There is also a further 4.4 per cent of unwanted TrustPower shares being sold.
Infratil is unlikely to be worried about who owns the TrustPower shares but it is understood to be interested in ensuring the Infratil shares go to international institutions - ideally about three or four long-term holders.
The company has no major international funds on its register and is looking for the type of shareholder that will understand the long-term nature of its ambitions.
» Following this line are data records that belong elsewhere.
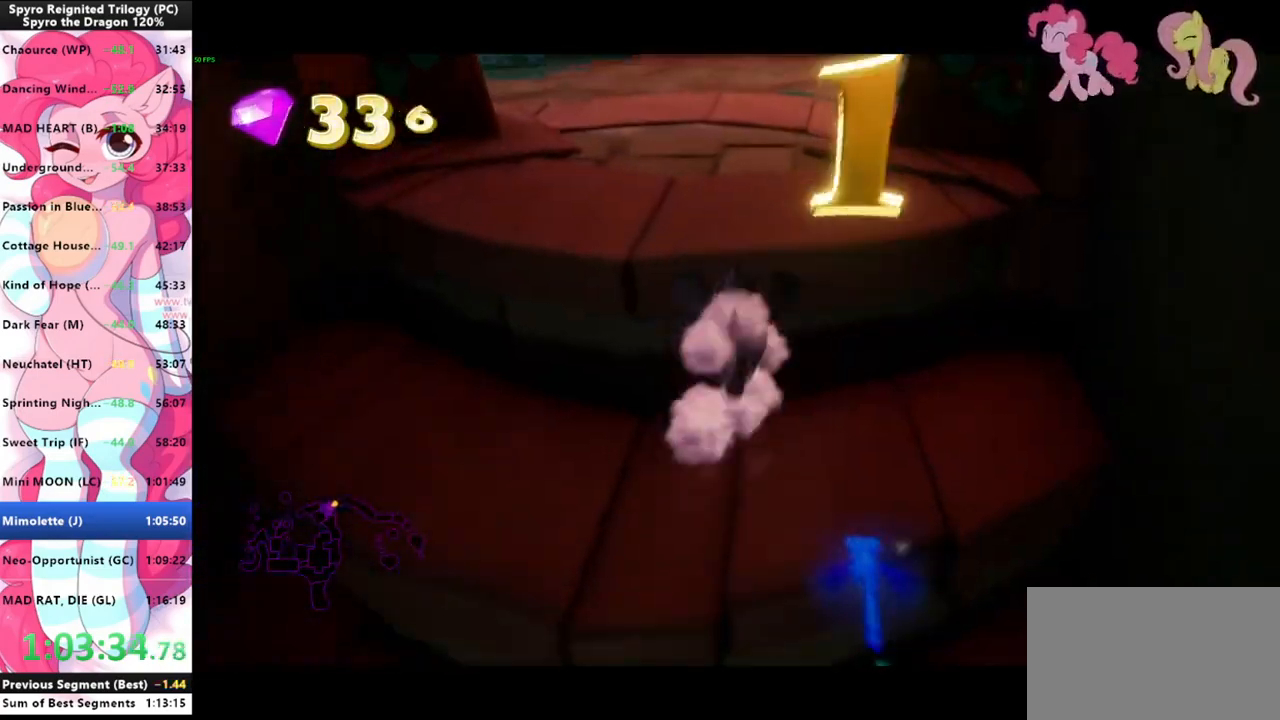
{"keys": ["shift"], "mouse": [], "mouse_move": "left", "events": [[67, "space", "down"], [300, "space", "up"], [367, "shift", "down"], [400, "w", "up"]]}
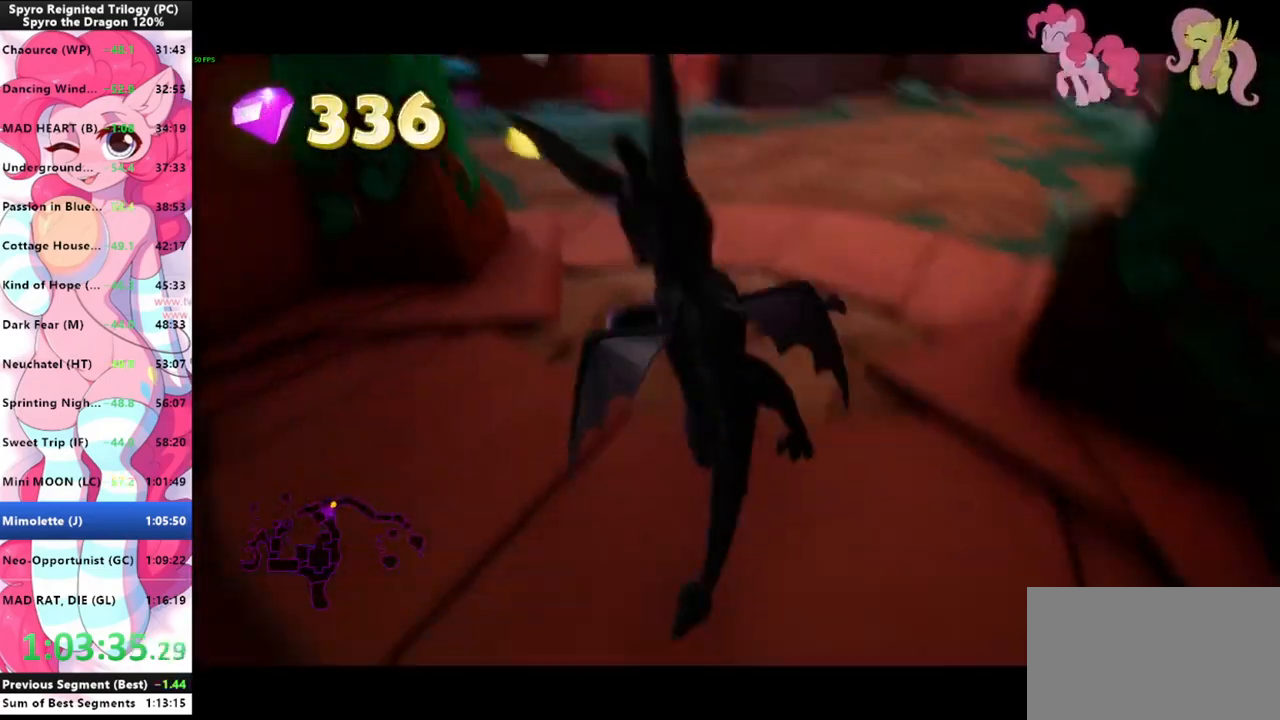
{"keys": ["shift"], "mouse": [], "mouse_move": "left", "events": []}
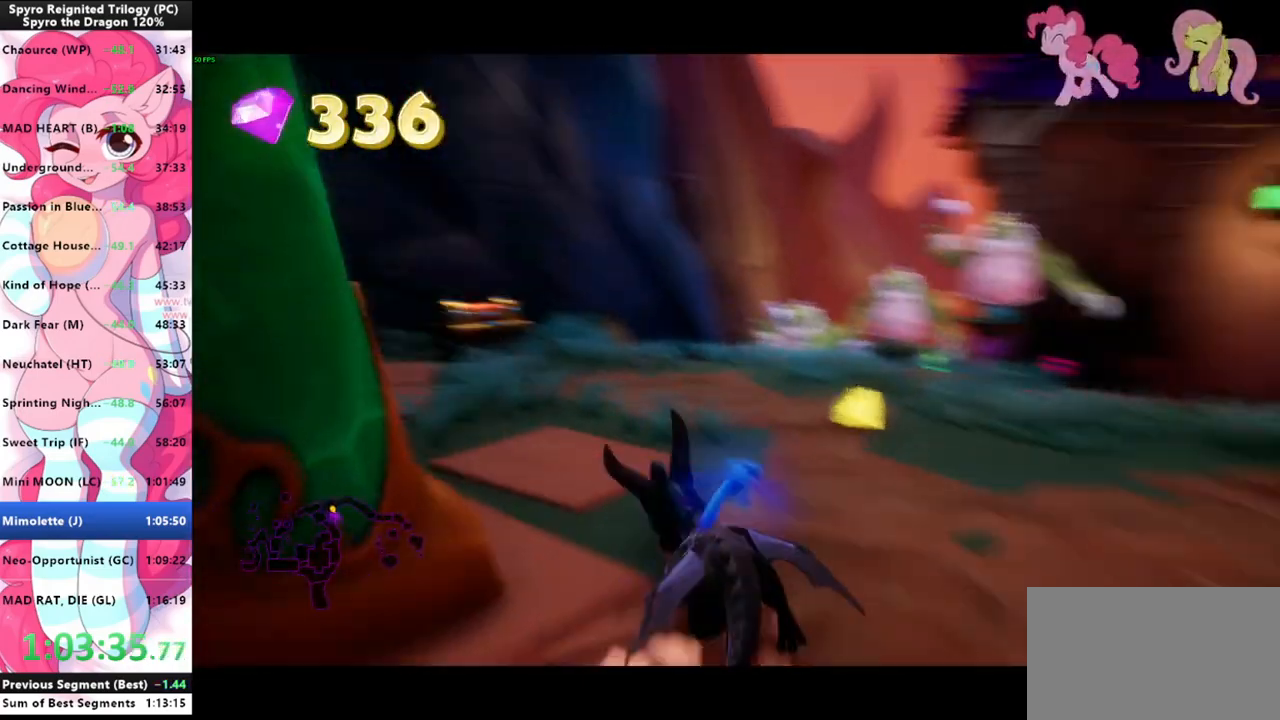
{"keys": ["shift"], "mouse": [], "mouse_move": "still", "events": []}
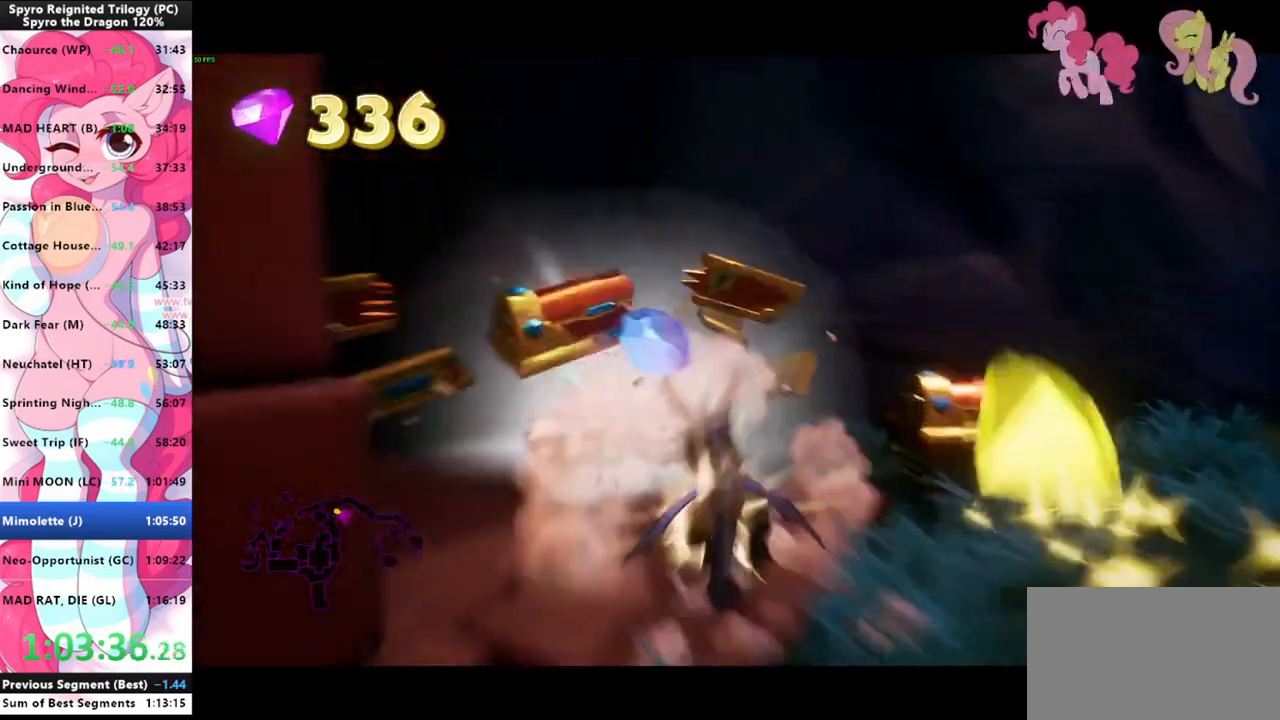
{"keys": ["shift"], "mouse": [], "mouse_move": "still", "events": [[33, "d", "down"], [33, "shift", "up"], [200, "shift", "down"], [300, "d", "up"]]}
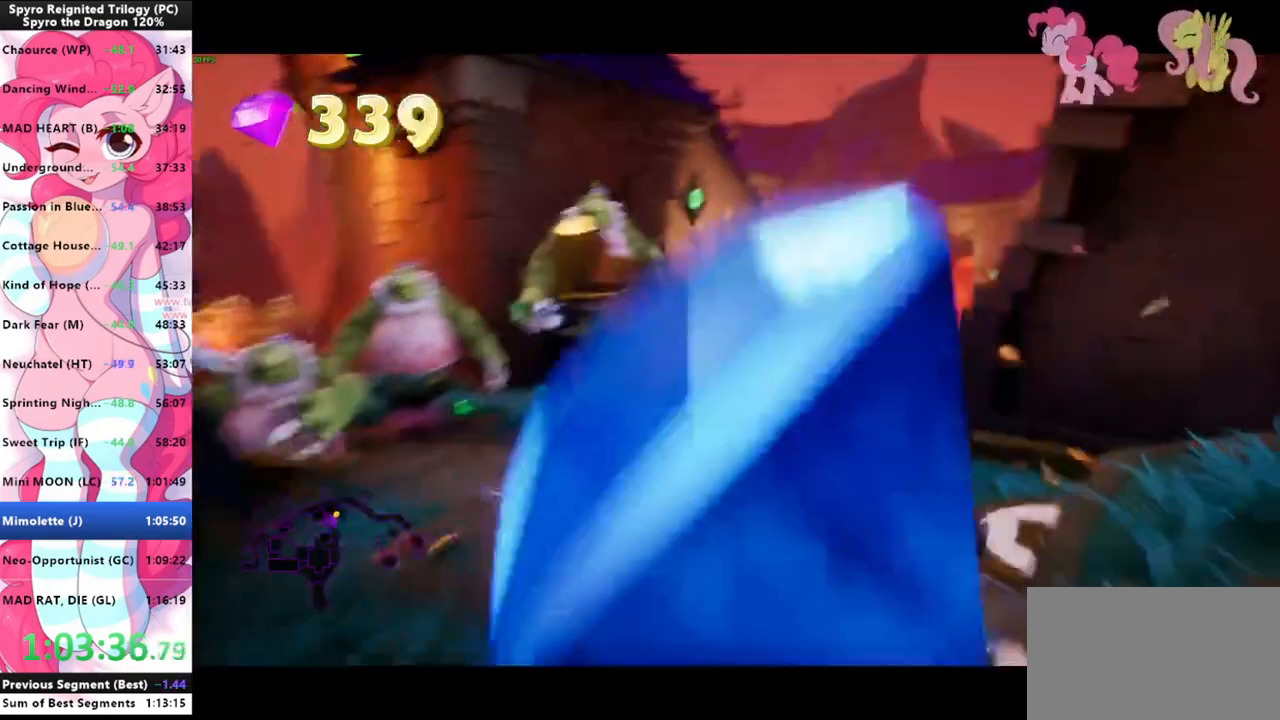
{"keys": ["shift", "space"], "mouse": [], "mouse_move": "still", "events": [[333, "space", "down"]]}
That foreign focus has caused a few local institutions to feel a bit snubbed. But Infratil has complained before about the lack of long-term focus from local investors and this move seems to make sense.
Infratil shares closed down 4c at $4.95 yesterday. TrustPower closed down 15c at $7.50.
Salty tale
Shares in Sanford took off in March as the dollar started to fall and expectations grew that a new low-value currency era was about to begin. That didn't happen and the dollar is back trading around the US67c mark.
That hasn't resulted in a collapse in share price for the seafood exporter - probably because the renewed rise of the dollar has been relatively moderate compared with its brief descent. Also, some of the currency loss is likely to have been offset by lower fuel costs.
But Sanford shares have drifted slowly in the past three months from a July peak of $5.20 to yesterday's close of $4.60 ...
And there has been other unsettling news for the fishing industry.
Last month Northland's Ngapuhi wrote down the value of its shares in Aotearoa Fisheries (owners of Sealord) by 90 per cent, arguing that the move reflected how tough the "sunset industry" had become. That decision shocked the industry and prompted a minor sell-off in Sanford. The shares dropped 18c between October 20 and October 26, but have since recovered.
Sanford argues the move by Ngapuhi is politically driven and not a fair reflection of the company's value.
Meanwhile, an international report this month highlighted the threat of a collapse of global fishing stocks sparking renewed debate about the sustainability of local fisheries.
That is unlikely to rattle long-term shareholders who no doubt have a healthy cynicism about the environmental doom industry or they wouldn't be in the stock .
Also, a group of recreational fishers are taking legal action over what they argue is the Ministry of Fisheries' refusal to allocate them a fair share of kahawai compared with what commercial fishers get under the Quota Management System. That case is really more about the way the Government has undervalued the kahawai reserves. It would not have happened if the then Fisheries Minister had been properly advised on the real size of the kahawai resource, Sanford says.
In the short and medium term, the real driver of Sanford's share price will be the New Zealand dollar - which in theory should be due for a fall but which doesn't seem to pay much attention to theory these days.